Only 10 percent of health professionals in New Zealand are “definitely willing” to perform euthanasia according to a recent survey by the New Zealand Ministry of Health.
In New Zealand, euthanasia and assisted suicide were made legal in 2020 and the new law will come into force in November this year. A new Ministry of Health workforce survey however has shown that only ten percent of health practitioners described themselves as “definitely willing” to provide assisted suicide. A further 20 percent described themselves as “possibly willing”.
The Chief Medical Officer, Andrew Connolly said that the Ministry of Health was expecting about 1,100 patients to request an assisted suicide or be euthanised, although it is predicted that about a third of those would follow through and be euthanised or end their lives through assisted suicide.
In response to the apparent problem of their being too few medical professionals willing to carry out euthanasia or assisted suicide, Connolly said: “Geographical disparities will have to be solved. There will be options there, around whether we can move practitioners around the country”.
Estimates for the number of those who will request death at the hands of a medical professional are derived from Victoria, Australia, which introduced euthanasia in 2019, and data from Belgium, which between 2003 and 2013 found the number of requests for euthanasia to have increased from 235 to 1,807.
Dr Keryn Powell, a GP from Napier, New Zealand, opposes euthanasia and said that most of her colleagues did not even want to focus on it.
“I think a lot of us have got our head in the sand about it. We are so focused on Covid, focused on the flu, and the end of the year is going to come upon us and we’re all just going to be praying like mad that no one asks about it”.
Ben Gray, General Practice Associate Professor at the University of Otago’s department of primary health care, voiced his concerns that assisted suicide may increase inequality in the health system saying: “The health system is particularly stretched at the moment”.
“If we’re adding one more task in there, then it will make it a little bit more stretched and the question about what that task is, is the thing which affects equity”.
Widespread confusion about euthanasia law
Last year, New Zealand became the first country in the world to introduce euthanasia by popular mandate as 65.2% of voters supported the ‘End of Life Choice Act’ in a binding referendum.
However, polling suggests that there was widespread confusion about what this act actually made legal. According to the group Euthanasia-Free NZ “Polling during the advance voting period showed that 80% of New Zealand adults were misunderstanding what the End of Life Choice Act would legalise”.
“Only 20% of respondents knew that this Act would not make it legal to turn off machines that are keeping people alive”.
Turning off of machines keeping people alive was already legal if it was thought to be medically appropriate. As the polling suggests however, many who voted in the referendum were not aware of this fact.

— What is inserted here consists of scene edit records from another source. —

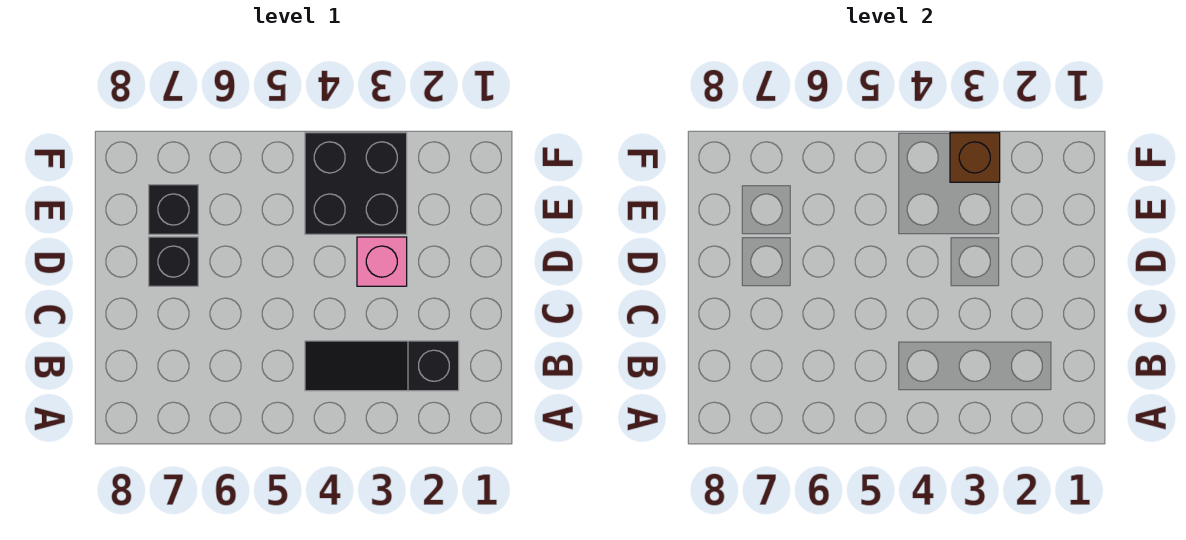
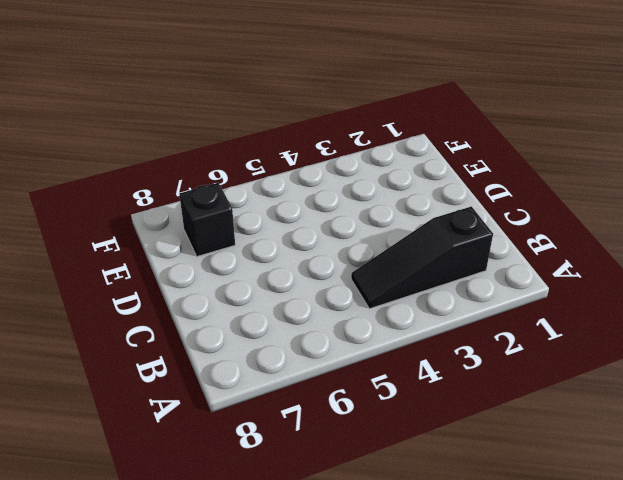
none -> pink 1x1 brick [357,237,407,286]
none -> black 1x1 brick [149,237,198,286]

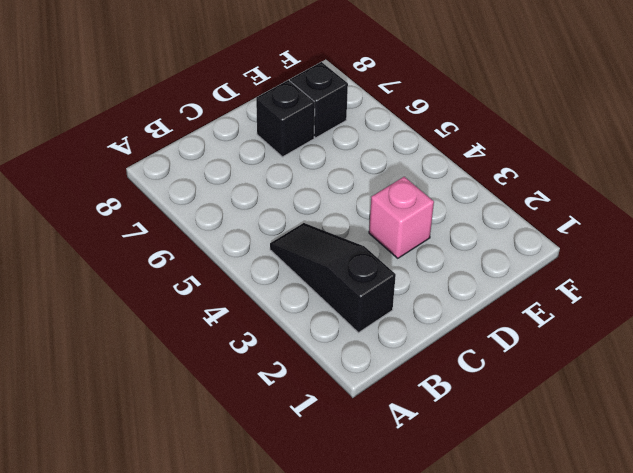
none -> black 2x2 brick [305,133,407,234]
none -> brown 1x1 brick [950,133,1000,182]

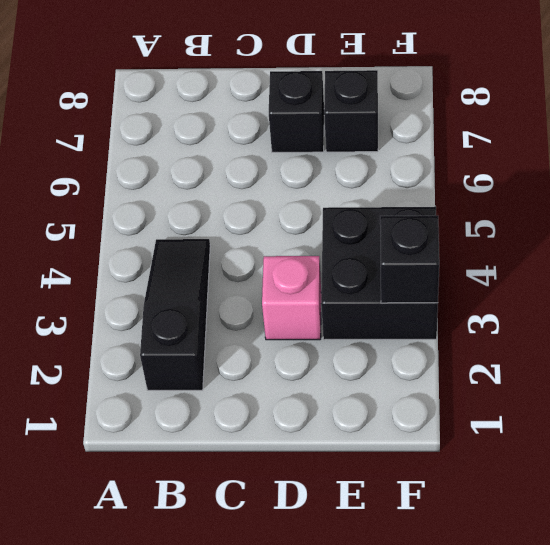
black 1x1 brick [380,216,439,303] -> brown 1x1 brick [950,133,1000,182]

Right To Life UK spokesperson, Catherine Robinson, said: “As critics of the law in New Zealand have already suggested, with an already stretched healthcare system pre-occupied with COVID-19, the introduction of euthanasia and assisted suicide is hardly a priority. This is all the more so given that the vast majority of medical professionals apparently want nothing to do with administering assisted suicide and euthanasia”.
“The small number of medical practitioners who are willing to administer euthanasia and assisted suicide suggests that the majority of them continue to recognise that these practices are fundamentally opposed to the essence of their profession, which is to improve the health of the patient and palliate symptoms. It is not to end the lives of patients”.